Synthetic interaction results
| ORF | Gene name |
Functiona | SI with pds1Δb |
SI with mad2c,d |
SI with rad9Δc,e |
SI with mrc1Δc,f |
Rescue of SI with pds1Δ by 2μESP1g |
|---|---|---|---|---|---|---|---|
| Microtubule dynamics | |||||||
| YMR198W | CIK1 | Kar3 kinesin-binding protein | Lethal | Lethal | None | Sick | No |
| YOR349W | CIN1 | Tubulin-folding chaperone | Lethal | Lethal | None | None | No |
| YPL241C | CIN2 | Tubulin-folding chaperone | Lethal | None | None | None | No |
| YEL061C | CIN8 | Spindle-associated kinesin | Lethal | Lethal | None | None | No |
| YML094W | GIM5 | Tubulin folding | Lethal | Sick | None | None | No |
| Chromosome segregation | |||||||
| YPL008W | CHL1 | Helicase, sister chromatid cohesion | Sick | None | None | None | No |
| YPR135W | CTF4 | Associated with DNA polα | Sick | None | None | Lethal | No |
| YRM078C | CTF18 | Alternative RF-C subunit | Lethal | None | None | None | No |
| YPL018W | CTF19 | Kinetochore protein | Lethal | Lethal | None | None | No |
| YCL016C | DCC1 | Alternative RF-C subunit | Lethal | None | None | None | No |
| YOR195W | SLK19 | Kinetochore and spindle associated | Lethal | None | None | None | No |
| Cell cycle | |||||||
| YPR119W | CLB2 | Mitotic cyclin | Sick | None | None | None | No |
| YCR065W | HCM1 | Transcription factor | Sick | Sick | None | None | No |
| Heat Shock | |||||||
| YMR186W | HSC82 | Hsp90-type chaperone/heat shock | Sick | None | None | None | Yes |
| YOR027W | STI1 | Hsp90 cochaperone | Sick | None | None | None | Yes |
| YPL106C | SSE1 | Hsp70-type chaperone/heat shock | Lethal | None | None | None | No |
| Unknown function | |||||||
| YOR080W | DIA2 | F-box protein | Lethal | None | Lethal | None | No |
| YLR204W | QRI5 | Unknown | Sick | None | None | None | No |
| YNL081C | SWS2 | Unknown | Sick | None | None | None | No |
| YIL040W | APQ12 | Unknown | Lethal | Lethal | None | None | No |
| YDR200C | VPS64 | Mating-pheromone response | Sick | Lethal | None | None | No |
SI, synthetic interaction.
Function is based on the gene ontology annotation of the Saccharomyces cerevisiae database (http://www.yeastgenome.org/) and references therein.
pds1Δ strain used was described in legend to Figure 2.
Crosses to mad2Δ, rad9Δ, and mrc1Δ strains were done with single mutants (genenΔ) that came out of the tetrad analysis done in the cross with pds1Δ.

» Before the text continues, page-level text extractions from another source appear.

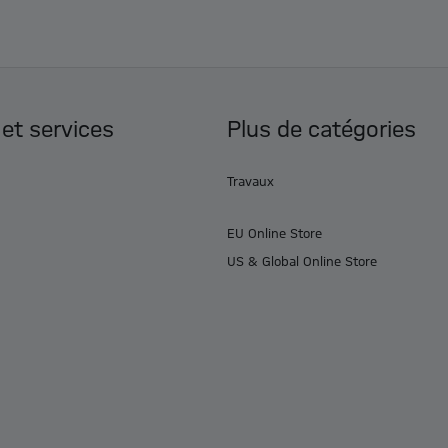
 et services
Plus de catégories
Travaux
EU Online Store
US & Global Online Store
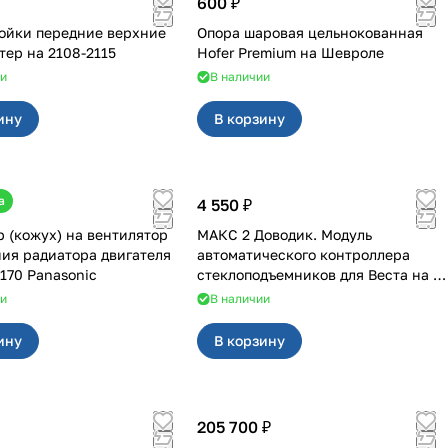
600 ₽
ойки передние верхние
Опора шаровая цельнокованная
SS20 мастер на 2108-2115
Hofer Premium на Шевроле
ии
В наличии
ину
В корзину
а
4 550 ₽
 (кожух) на вентилятор
МАКС 2 Доводик. Модуль
ия радиатора двигателя
автоматического контроллера
170 Panasonic
стеклоподъемников для Веста на 4
двери
ии
В наличии
ину
В корзину
205 700 ₽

Deletion of the MAD2 gene results in the inactivation of the spindle checkpoint pathway. The mad2Δ strain used was MATα can1Δ leu2Δ his3Δ lys2Δ ura3Δ mfa1Δ::MFApr-HIS3 mad2::NAT[pRL18] (pRL18: CEN URA3 MAD2 plasmid). Strain and plasmid were a gift from Dan Burke (University of Virginia).
Deletion of the RAD9 gene results in the inactivation of the DNA damage checkpoint pathway. The rad9Δ strain used was MATa ura3Δ leu2Δ his3Δ met15Δ rad9::NAT [pRAD9] (pRAD9: CEN URA3 RAD9 plasmid). pRAD9 was a gift from Steve Elledge (Harvard Medical School).
Deletion of the MRC1 gene results in the inactivation of the DNA replication checkpoint pathway. The mrc1Δ strain used was MATa ura3Δ leu2Δ his3Δ met15Δ mrc1::NAT [pMRC1] (pMRC1: CEN URA3 MRC1 plasmid). pMRC1 was a gift from Steve Elledge (Harvard Medical School).
Plasmid 2μESP1 is a pRS426 (2μURA3)-based plasmid encoding for ESP1 in which the URA3 gene was substituted for LYS2 by PCR-mediated recombination. This plasmid was transformed into pds1Δ genenΔ lys2 strains carrying pPDS1 that were isolated in the original tetrad analysis.